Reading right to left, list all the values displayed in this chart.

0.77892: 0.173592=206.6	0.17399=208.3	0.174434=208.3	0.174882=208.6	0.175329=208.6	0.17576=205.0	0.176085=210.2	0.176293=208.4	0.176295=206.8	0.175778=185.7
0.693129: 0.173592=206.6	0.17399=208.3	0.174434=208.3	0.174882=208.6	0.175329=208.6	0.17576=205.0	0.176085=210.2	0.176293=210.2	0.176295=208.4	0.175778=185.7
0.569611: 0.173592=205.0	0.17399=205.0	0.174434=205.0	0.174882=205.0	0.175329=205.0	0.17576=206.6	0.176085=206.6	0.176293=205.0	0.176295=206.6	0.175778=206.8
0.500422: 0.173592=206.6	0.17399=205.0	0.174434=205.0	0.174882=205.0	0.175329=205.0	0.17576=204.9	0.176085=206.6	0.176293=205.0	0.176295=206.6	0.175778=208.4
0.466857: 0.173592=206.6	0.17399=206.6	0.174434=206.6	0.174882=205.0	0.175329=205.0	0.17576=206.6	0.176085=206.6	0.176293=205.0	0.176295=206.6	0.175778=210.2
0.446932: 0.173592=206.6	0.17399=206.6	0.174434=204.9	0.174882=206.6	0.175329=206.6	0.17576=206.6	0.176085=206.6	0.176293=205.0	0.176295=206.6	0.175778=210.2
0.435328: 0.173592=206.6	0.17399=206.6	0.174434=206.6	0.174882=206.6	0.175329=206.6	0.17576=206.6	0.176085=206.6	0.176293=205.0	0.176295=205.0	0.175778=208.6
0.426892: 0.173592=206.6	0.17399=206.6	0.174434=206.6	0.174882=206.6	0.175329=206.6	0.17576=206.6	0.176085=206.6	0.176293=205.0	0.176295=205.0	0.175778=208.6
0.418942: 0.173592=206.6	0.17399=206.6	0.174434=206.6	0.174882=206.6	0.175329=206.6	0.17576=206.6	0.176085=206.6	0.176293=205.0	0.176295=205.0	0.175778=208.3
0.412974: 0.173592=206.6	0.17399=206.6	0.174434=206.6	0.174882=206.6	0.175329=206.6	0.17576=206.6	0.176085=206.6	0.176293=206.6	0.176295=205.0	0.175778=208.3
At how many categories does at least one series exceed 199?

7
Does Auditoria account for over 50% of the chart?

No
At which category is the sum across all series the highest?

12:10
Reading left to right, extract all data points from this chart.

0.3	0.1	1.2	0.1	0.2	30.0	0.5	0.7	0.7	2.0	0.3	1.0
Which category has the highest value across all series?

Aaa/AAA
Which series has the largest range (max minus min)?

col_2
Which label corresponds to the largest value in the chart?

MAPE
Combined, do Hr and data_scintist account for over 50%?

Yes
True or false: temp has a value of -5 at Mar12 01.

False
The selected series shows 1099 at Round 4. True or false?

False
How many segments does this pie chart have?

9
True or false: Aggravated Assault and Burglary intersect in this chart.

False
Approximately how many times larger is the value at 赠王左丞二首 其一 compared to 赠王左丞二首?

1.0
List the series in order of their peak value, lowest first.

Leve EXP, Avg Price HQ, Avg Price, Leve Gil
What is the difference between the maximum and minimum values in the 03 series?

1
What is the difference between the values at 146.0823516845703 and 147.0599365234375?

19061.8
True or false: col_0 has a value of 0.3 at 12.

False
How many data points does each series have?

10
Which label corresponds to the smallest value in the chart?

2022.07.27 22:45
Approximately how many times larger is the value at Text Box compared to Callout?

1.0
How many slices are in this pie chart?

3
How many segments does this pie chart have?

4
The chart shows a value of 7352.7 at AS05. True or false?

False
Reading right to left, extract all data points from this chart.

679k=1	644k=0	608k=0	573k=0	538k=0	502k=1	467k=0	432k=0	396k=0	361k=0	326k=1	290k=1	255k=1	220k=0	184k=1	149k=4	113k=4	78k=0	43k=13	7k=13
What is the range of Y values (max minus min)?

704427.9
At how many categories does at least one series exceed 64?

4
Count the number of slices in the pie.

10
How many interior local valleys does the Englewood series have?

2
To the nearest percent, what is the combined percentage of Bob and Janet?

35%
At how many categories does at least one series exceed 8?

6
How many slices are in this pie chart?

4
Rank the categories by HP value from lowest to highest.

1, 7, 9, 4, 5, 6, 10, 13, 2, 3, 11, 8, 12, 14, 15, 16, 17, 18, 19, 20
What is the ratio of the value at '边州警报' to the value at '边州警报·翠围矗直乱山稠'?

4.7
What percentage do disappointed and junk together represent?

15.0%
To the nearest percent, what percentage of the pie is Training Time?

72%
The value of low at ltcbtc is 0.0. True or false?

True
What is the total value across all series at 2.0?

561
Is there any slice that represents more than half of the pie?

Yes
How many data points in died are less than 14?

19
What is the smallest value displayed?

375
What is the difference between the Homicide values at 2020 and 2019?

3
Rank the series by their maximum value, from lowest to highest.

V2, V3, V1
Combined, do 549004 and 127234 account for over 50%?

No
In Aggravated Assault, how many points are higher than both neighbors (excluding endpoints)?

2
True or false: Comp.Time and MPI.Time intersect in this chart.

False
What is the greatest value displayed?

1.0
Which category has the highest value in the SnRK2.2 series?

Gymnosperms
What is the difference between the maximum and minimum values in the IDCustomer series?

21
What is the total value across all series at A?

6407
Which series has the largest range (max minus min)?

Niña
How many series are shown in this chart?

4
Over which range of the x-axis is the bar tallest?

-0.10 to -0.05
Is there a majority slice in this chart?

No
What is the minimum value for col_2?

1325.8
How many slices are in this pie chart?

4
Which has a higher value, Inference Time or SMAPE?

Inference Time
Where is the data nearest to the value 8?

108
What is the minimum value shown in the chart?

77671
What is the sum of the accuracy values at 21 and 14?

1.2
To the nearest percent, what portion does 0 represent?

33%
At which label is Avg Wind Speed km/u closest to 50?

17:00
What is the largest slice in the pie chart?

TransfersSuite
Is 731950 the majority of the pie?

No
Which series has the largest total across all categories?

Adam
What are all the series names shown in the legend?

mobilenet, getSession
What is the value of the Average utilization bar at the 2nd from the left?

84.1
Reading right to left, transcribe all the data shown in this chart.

..............................

**Work request**: Rewrite the material starting at the line that contains "TransfersSuite" and running through its final line, replacing "series" with "group" and keeping everything else the same.

**Answer space**:
TransfersSuite
Is 731950 the majority of the pie?

No
Which group has the largest total across all categories?

Adam
What are all the group names shown in the legend?

mobilenet, getSession
What is the value of the Average utilization bar at the 2nd from the left?

84.1
Reading right to left, transcribe all the data shown in this chart.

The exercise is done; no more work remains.